In July, another man who attended the Masjid Al-Salaam mosque, 25-year-old Hasibullah Yusufzai, was charged under a new anti-terrorism law for allegedly leaving the country to join Islamist fighters in Syria. Yusufzai is believed to have left Canada in January.

Rashid said Yusufzai attended the mosque two or three years ago.

“We do know that at some point he was asked to leave this mosque because of certain views he was expressing,” he said.

Criminal history

While he was living in Vancouver in 2011, Zehaf-Bibeau was arrested on a robbery charge. During a court-ordered psychological evaluation, he said he committed the crime for the sole purpose of getting incarcerated.

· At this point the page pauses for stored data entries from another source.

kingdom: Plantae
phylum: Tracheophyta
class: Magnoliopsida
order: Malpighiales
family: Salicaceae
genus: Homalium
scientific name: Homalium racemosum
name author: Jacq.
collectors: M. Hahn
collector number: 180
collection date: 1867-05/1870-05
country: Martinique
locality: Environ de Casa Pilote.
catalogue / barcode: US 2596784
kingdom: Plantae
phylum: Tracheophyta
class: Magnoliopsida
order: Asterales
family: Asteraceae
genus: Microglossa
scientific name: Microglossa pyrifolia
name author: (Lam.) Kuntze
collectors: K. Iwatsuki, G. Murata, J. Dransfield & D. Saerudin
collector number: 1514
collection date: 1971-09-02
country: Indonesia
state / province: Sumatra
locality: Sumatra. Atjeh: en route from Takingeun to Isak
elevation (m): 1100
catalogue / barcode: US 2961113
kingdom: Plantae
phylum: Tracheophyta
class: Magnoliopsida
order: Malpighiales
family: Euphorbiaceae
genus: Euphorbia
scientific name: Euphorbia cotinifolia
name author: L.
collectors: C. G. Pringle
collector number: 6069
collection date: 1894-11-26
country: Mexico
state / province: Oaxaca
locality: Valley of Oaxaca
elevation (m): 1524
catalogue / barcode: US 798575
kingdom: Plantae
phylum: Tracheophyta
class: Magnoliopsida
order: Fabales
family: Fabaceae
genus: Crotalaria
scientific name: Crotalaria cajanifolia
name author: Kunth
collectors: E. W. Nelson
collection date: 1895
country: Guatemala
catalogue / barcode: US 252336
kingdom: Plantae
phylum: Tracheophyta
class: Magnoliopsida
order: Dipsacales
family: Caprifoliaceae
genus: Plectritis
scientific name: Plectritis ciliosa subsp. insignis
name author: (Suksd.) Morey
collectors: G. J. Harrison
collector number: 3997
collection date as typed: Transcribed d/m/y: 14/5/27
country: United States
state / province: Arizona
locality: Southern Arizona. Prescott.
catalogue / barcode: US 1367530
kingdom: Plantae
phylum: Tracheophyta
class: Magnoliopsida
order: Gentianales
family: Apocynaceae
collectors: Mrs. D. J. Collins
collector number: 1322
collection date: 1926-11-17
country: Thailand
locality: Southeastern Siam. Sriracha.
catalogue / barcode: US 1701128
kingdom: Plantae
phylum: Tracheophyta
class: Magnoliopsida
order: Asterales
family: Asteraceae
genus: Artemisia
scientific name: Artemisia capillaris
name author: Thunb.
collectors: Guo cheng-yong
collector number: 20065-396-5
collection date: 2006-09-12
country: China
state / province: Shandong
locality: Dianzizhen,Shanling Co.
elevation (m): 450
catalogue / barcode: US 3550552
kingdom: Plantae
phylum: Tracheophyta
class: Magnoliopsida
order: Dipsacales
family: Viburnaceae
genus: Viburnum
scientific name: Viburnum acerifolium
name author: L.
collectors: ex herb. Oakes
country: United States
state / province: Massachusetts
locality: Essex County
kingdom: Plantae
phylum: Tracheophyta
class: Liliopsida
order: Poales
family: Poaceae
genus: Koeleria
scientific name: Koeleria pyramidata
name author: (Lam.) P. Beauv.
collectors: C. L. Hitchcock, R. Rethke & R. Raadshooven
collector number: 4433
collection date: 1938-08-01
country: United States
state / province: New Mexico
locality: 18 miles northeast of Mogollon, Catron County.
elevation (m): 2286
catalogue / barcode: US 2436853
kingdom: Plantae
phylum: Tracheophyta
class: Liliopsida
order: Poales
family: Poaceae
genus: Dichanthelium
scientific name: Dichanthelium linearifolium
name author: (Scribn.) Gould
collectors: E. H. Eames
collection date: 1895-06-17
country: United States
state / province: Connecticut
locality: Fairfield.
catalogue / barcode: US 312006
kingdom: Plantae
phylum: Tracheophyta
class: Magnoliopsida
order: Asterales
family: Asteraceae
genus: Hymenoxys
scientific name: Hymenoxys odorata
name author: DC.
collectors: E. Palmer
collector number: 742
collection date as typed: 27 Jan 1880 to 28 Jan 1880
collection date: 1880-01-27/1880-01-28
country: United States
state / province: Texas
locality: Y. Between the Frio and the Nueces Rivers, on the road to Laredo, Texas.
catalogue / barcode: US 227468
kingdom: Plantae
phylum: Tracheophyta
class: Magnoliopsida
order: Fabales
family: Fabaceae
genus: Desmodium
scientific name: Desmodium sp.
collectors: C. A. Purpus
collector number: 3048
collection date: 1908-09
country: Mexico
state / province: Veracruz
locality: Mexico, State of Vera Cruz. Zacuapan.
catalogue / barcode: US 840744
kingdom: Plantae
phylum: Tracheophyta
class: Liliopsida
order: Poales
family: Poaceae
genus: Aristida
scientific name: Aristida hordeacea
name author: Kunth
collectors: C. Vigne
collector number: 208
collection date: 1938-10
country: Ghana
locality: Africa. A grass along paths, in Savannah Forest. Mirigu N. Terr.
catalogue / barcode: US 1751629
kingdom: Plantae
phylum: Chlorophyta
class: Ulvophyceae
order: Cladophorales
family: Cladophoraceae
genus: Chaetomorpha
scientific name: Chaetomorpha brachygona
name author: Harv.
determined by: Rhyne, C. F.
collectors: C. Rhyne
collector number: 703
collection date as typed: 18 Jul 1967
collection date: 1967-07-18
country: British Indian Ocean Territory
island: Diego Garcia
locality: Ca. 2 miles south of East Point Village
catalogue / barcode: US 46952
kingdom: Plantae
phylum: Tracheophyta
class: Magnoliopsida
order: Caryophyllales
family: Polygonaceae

An evaluation said Zehaf-Bibeau believed jail was the only way to overcome a crack addiction and that as a devoted Muslim, he thought prison time was a way to pay for his mistakes.

Unlike the attacker in the Quebec case, Zehaf-Bibeau was not being watched by authorities. But a top police official said Zehaf-Bibeau - whose father was from Libya - may have lashed out in frustration over delays in getting his passport.

Bob Paulson, commissioner of the Royal Canadian Mounted Police, said the police commissioner said Zehaf-Bibeau’s email was found on the hard drive of someone charged with a terrorist-related offense. He didn’t say who and described the connection as tenuous.

Zehaf-Bibeau’s passport had not been revoked or his application rejected, but authorities were still investigating whether to grant him one, Paulson said. The wait appeared to weigh heavily on Zehalf-Bibeau.

Abubakir Abdelkareem, who often visited the Ottawa Mission, a homeless shelter downtown where Zehaf-Bibeau stayed in recent weeks, said Zehaf-Bibeau told him he had had a drug problem but had been clean for three months and was trying to steer clear of temptation by going to Libya.

But in the days before the attack, Abdelkareem said Zehaf-Bibeau stopped being talkative and sociable and slept during the day. Abdelkareem concluded Zehaf-Bibeau was back on drugs.

In an email to the AP expressing horror and sadness at what happened, Zehaf-Bibeau’s mother, Susan Bibeau, said that her son seemed lost and “did not fit in,” and that she hadn’t seen him for more than five years until having lunch with him last week.